Even Lib Dem priorities like removing the detention procedure in the anti-terroism legislation has merely been given a new name and trimmed round the edges. Detention remains. In power, they are faced with the same issues as the Labour ministers they criticised and, unsurprisingly, coming up with the same solutions.

That is sad. Some of the excesses of the last Labour Government were a knee-jerk over-reaction to the moral panic about terrorism that engulfed western societies in the wake of 9/11. The time has come for a more confident reassertion of individual liberty against the precautionary security-oriented policy of the last decae.

But in a moment of uncharacteristic generosity, Cameron commended the post-1997 Labour Governments on making Britain a more tolerant society. It was, indeed, Labour who promoted gay rights and repealed the Tories' repressive Clause 28. It was Labour who instituted the Lawrence inquiry and acted to tackle hate crime. It was Labour who brought in the Freedom of Information Act which has been responsible for exposing corruption. And it was Labour who brought in the Human Rights Act - the most progressive piece of civil rights legislation ever. And it is this Act that the Tories have vowed to remove, setting up a joint committee with the Lib Dems to decide how to water down the existing rights.

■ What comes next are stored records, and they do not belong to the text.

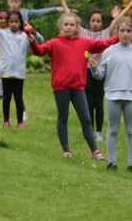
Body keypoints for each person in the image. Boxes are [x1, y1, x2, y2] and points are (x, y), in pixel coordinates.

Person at [29, 12, 118, 159]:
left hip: (78, 87)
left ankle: (95, 151)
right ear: (61, 26)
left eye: (72, 25)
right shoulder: (54, 43)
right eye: (66, 24)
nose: (69, 27)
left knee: (86, 119)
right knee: (63, 118)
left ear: (77, 27)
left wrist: (118, 37)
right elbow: (39, 51)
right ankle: (66, 150)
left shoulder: (84, 43)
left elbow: (103, 44)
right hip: (61, 87)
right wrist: (32, 41)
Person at [61, 0, 132, 142]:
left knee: (99, 102)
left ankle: (99, 132)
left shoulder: (105, 33)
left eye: (98, 21)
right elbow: (70, 15)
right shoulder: (83, 33)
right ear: (89, 22)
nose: (95, 23)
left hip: (101, 72)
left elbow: (118, 19)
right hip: (85, 72)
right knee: (88, 102)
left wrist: (130, 5)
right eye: (93, 20)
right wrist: (62, 1)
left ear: (102, 23)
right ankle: (90, 131)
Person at [90, 16, 132, 171]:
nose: (126, 34)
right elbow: (100, 75)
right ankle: (111, 163)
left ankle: (130, 164)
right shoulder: (108, 52)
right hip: (112, 96)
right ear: (117, 32)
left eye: (129, 31)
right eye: (122, 31)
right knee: (112, 130)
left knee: (131, 131)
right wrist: (94, 69)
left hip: (130, 97)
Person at [0, 11, 29, 128]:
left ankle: (20, 122)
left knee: (18, 98)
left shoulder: (24, 35)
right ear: (8, 23)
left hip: (19, 73)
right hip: (6, 72)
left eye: (16, 22)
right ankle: (6, 121)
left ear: (20, 23)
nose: (13, 24)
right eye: (11, 21)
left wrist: (32, 30)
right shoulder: (1, 33)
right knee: (6, 98)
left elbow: (40, 40)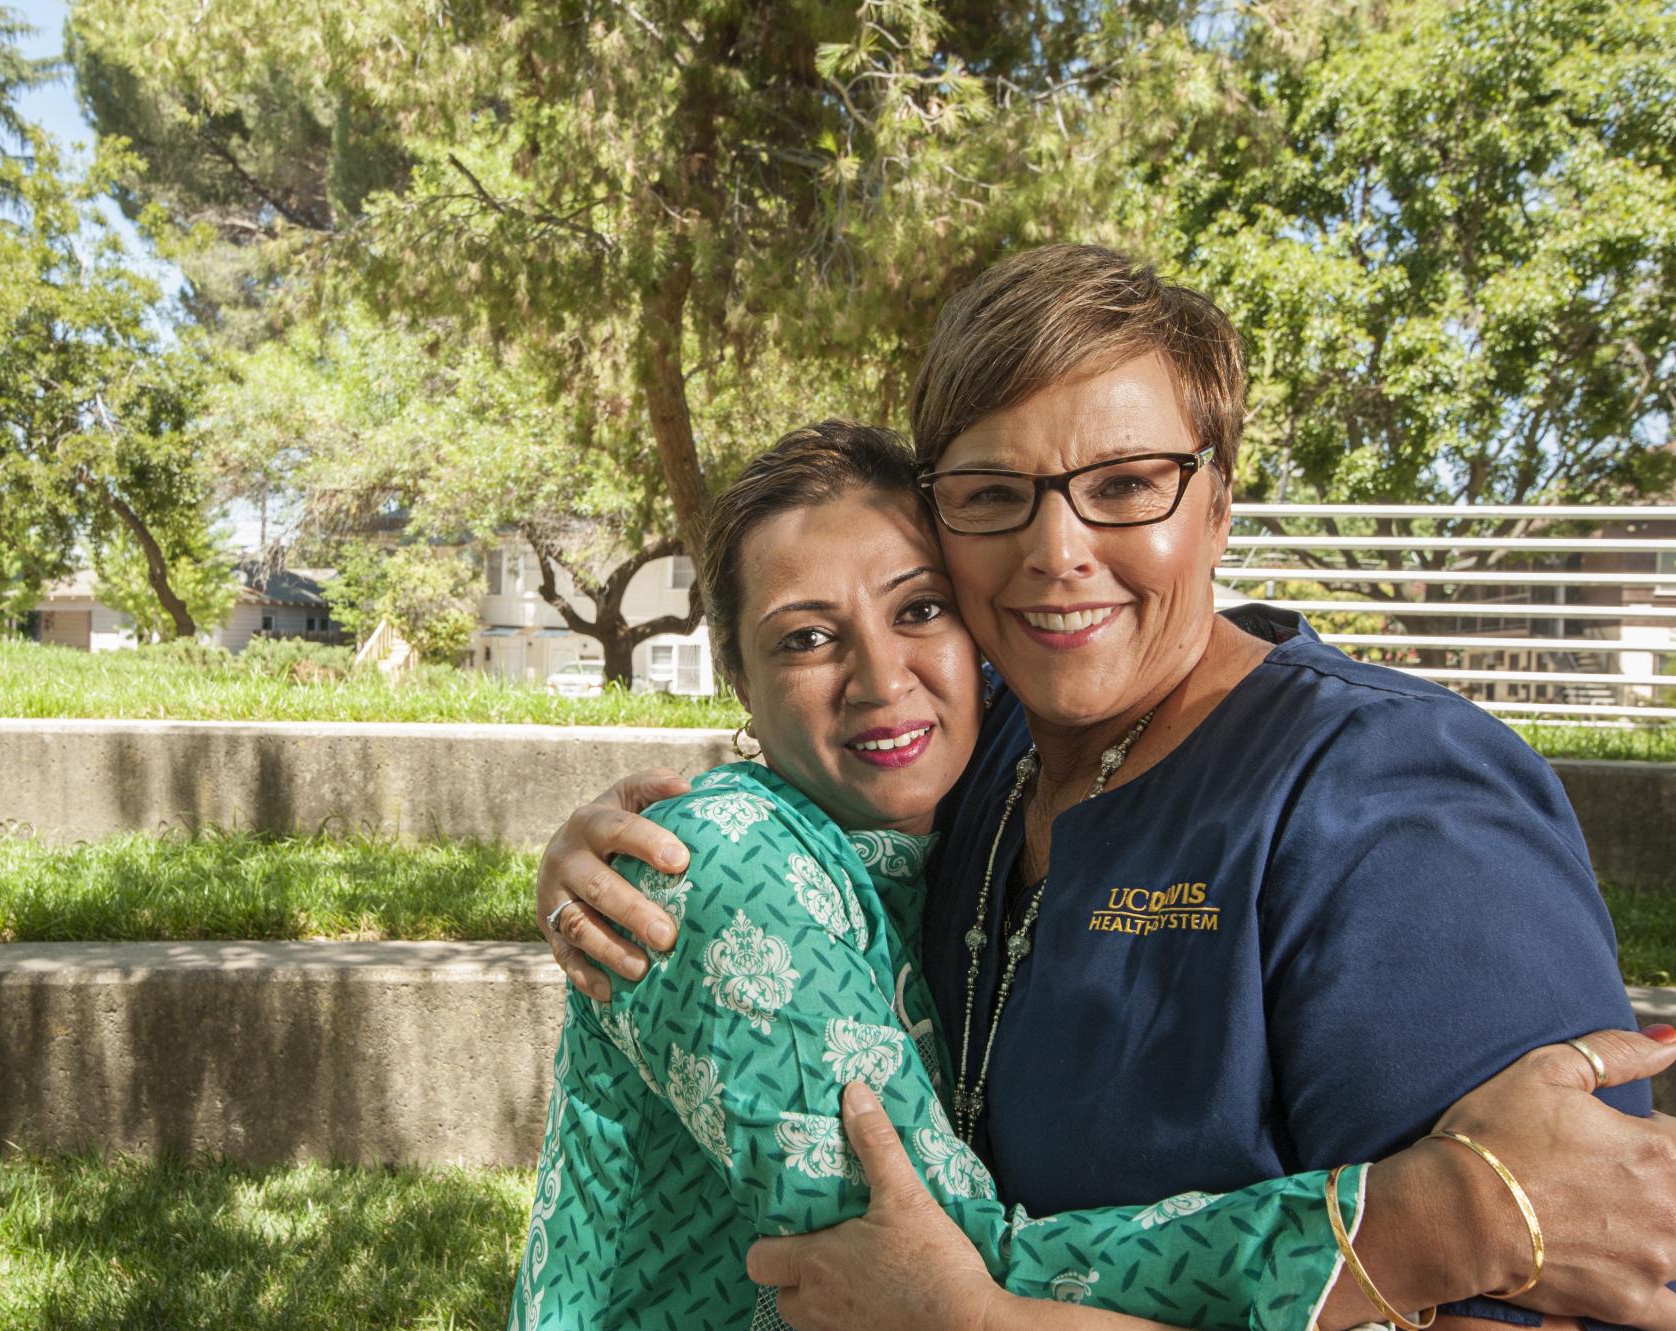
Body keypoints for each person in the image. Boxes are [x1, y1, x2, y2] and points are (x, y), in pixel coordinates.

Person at [532, 246, 1676, 1331]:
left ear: (1216, 500)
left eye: (1126, 483)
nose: (1056, 550)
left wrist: (988, 1318)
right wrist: (626, 848)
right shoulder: (981, 757)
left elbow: (1549, 1288)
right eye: (993, 493)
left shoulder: (1390, 801)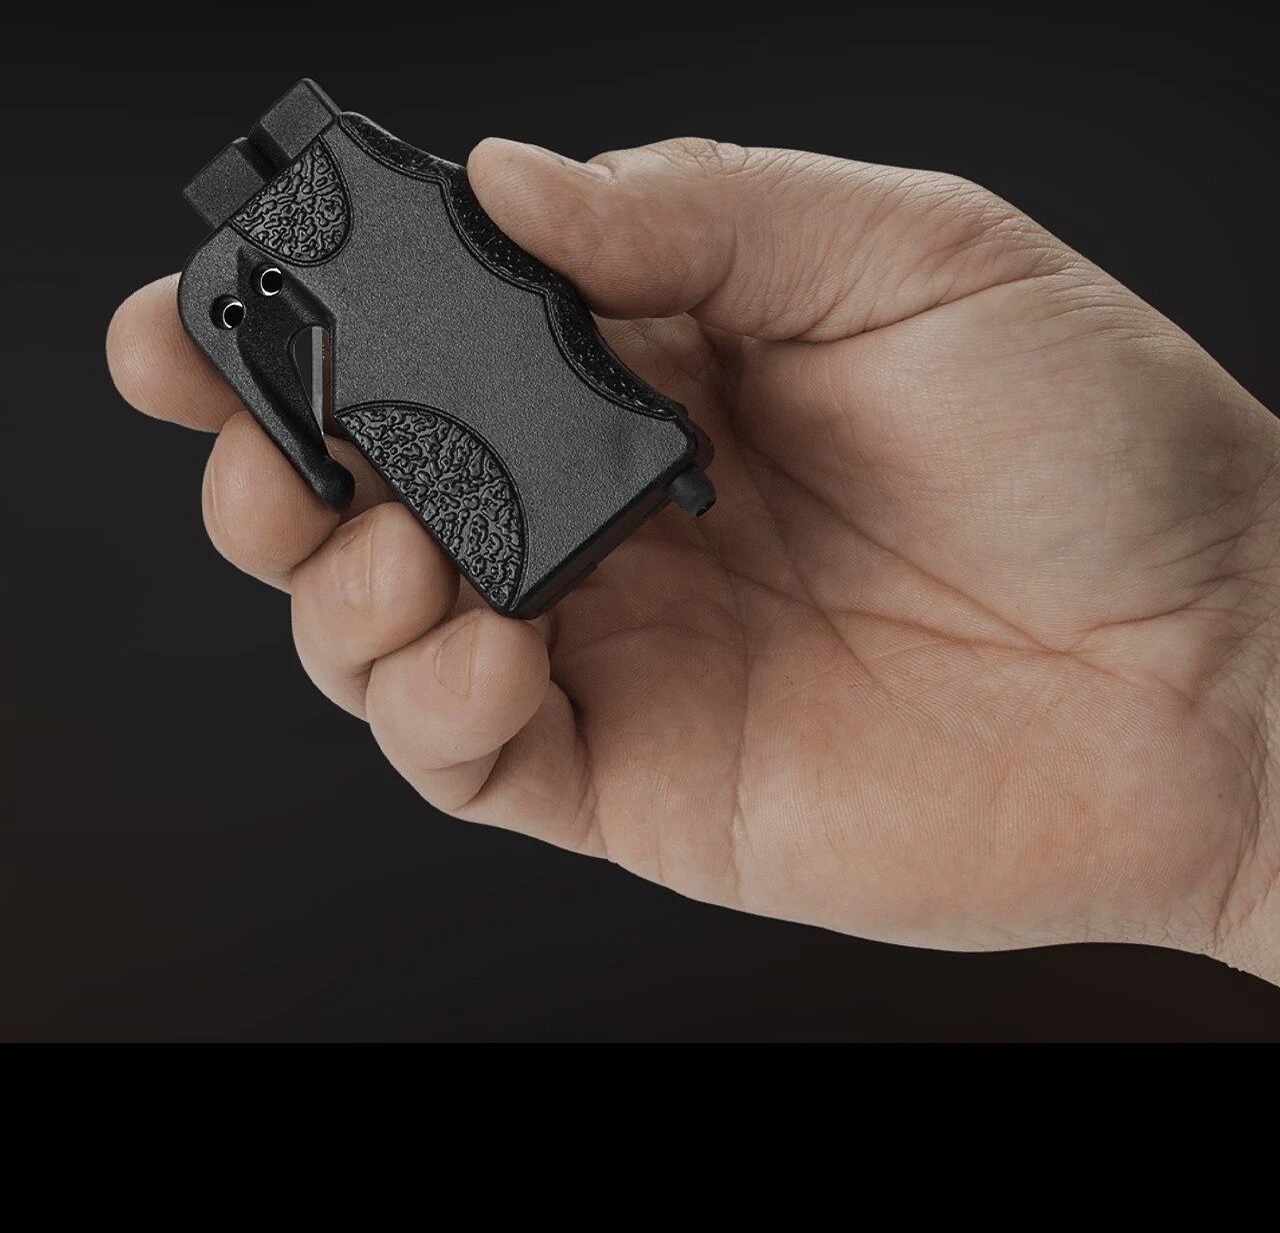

There is no doubt that in the Coalition the Lib Dems are reduced to having say on how far they water down civil liberties and how they can 'spin' inaction as some radical change. Had there been a Labour-Lib Dem coalition, I suspect the debate would have been about the extent to which civil liberties were extended. Even now, it is Ed Milliband alongside Vince Cable who is making the case for AV much more effectively than Nick Clegg.

The only way fair-minded voters with an instinct for freedom and democracy can shake the LIb Dems out of their complacent complicity with Tory illiberalism is to vote for Labour candidates in the coming elections.